7. He signed a loyalty oath before he betrayed his country.
In 1778, in front of witnesses, Arnold signed and swore an oath of loyalty to his army, the Continental Congress, and his country.
Several months later, George Washington—in an attempt to give Arnold a role that wouldn’t put too much pressure on his severely wounded leg—sent him to Philadelphia as military commander.
Arnold wasn’t comfortable with the American contingent in Philadelphia, and it is well known that he gravitated more towards the British sympathizing upper class. It is there that he met, and married, Peggy Shippen in 1779.
His new and extravagant lifestyle, coupled with his new pro-British wife, drew judgment and suspicion, and Arnold was court martialed in 1779. The court martial process was mainly due to accusations of illegal trading, and misuse of government resources. He was cleared of all charges, but shamed by the process.

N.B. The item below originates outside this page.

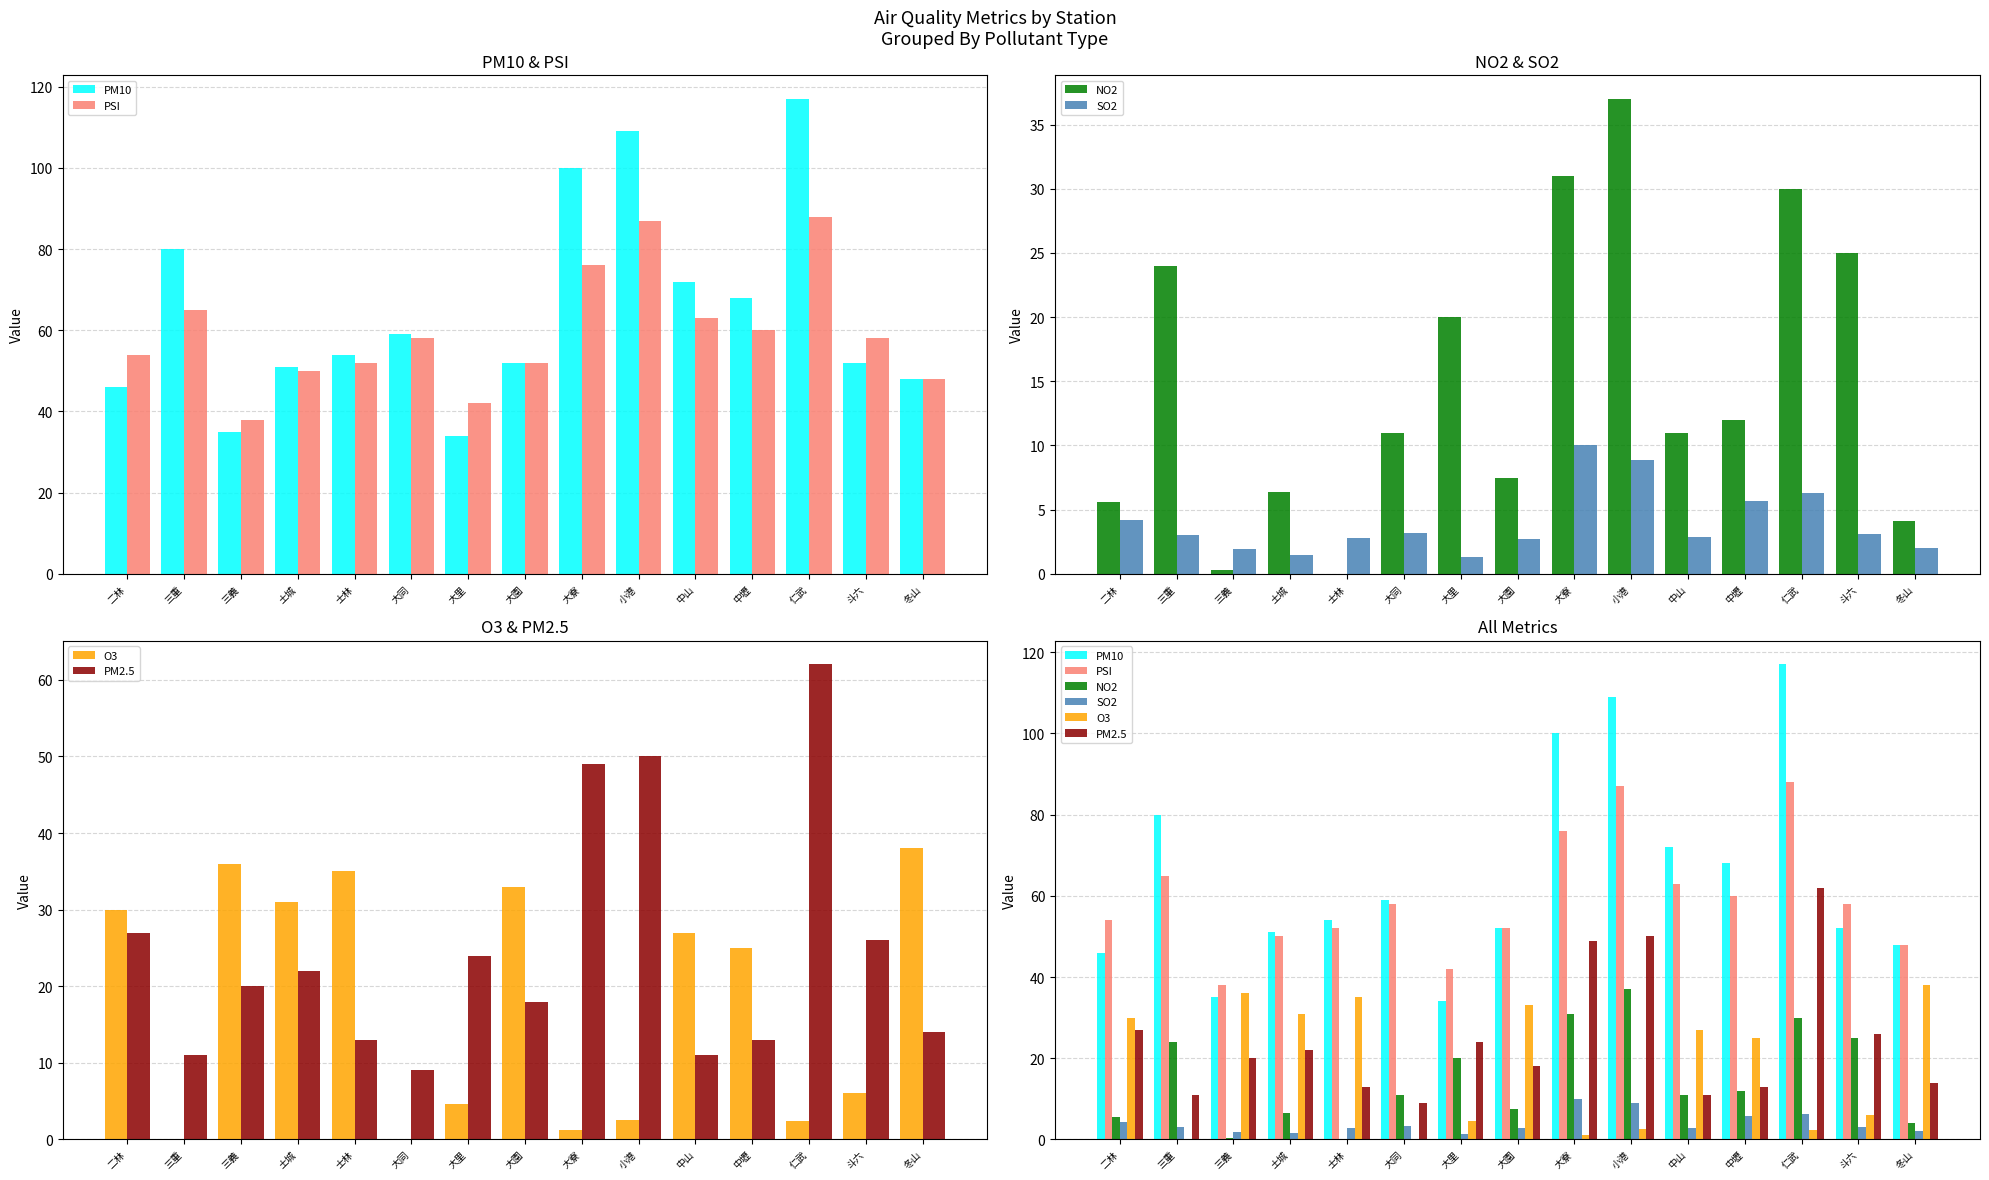

What is the value of the PM10 bar at the 5th from the left?

54.0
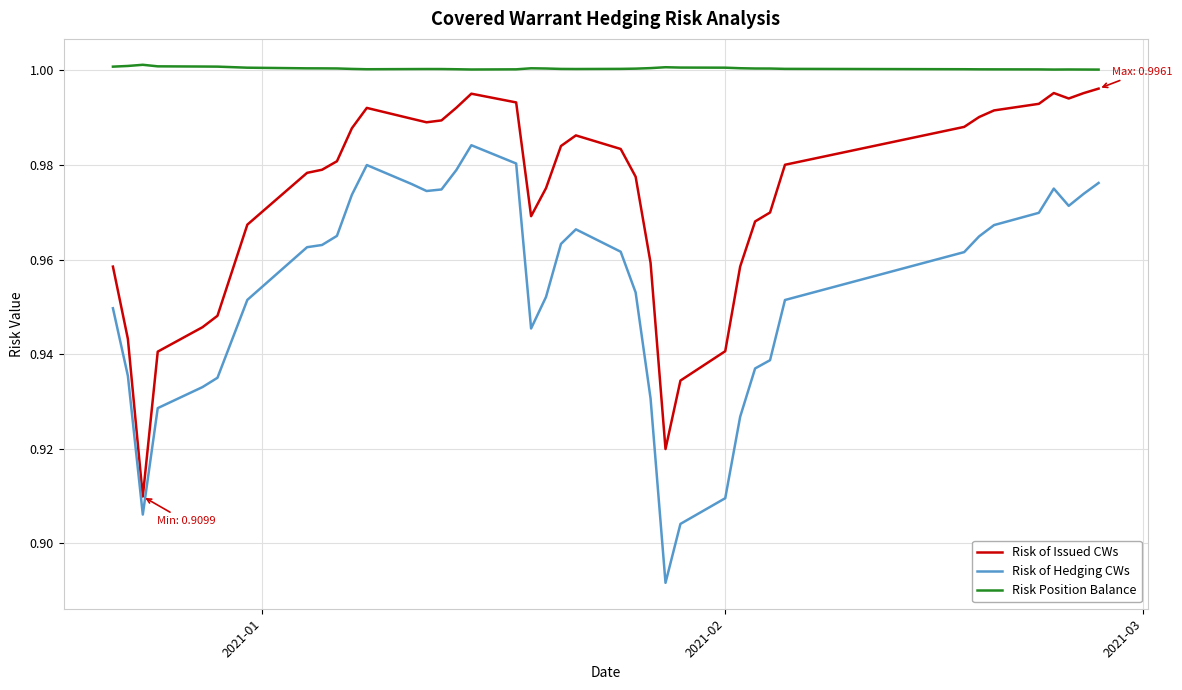

True or false: Risk of Issued CWs and Risk Position Balance cross at least once.

False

It was around this time that Arnold was growing pessimistic about the rebellion’s chance of success. In tandem with his wife’s position on the war, and her connections with British political characters, Arnold made the first move to switch sides and join the British.
8. He abused his longest lasting friendship.
Benedict Arnold used his close relationship with George Washington—who was known to join him for breakfast when they were in the same area—to gain command of West Point. In 1780, Washington agreed to give his friend the post. Less than 30 days later, Arnold offered the fort to the opposition for the current equivalent of $4.8 million.
The level of treason committed by Benedict Arnold has seen him go down in history as the biggest traitor of all time. Historians have long pointed out that his betrayal of his army at West Point wasn’t a one-off deal—he continued to lead assaults on Virginia and Connecticut (his home state)—long after his treason was discovered. His betrayal was deep, as he actively fought against—and killed—men he had led for over a decade.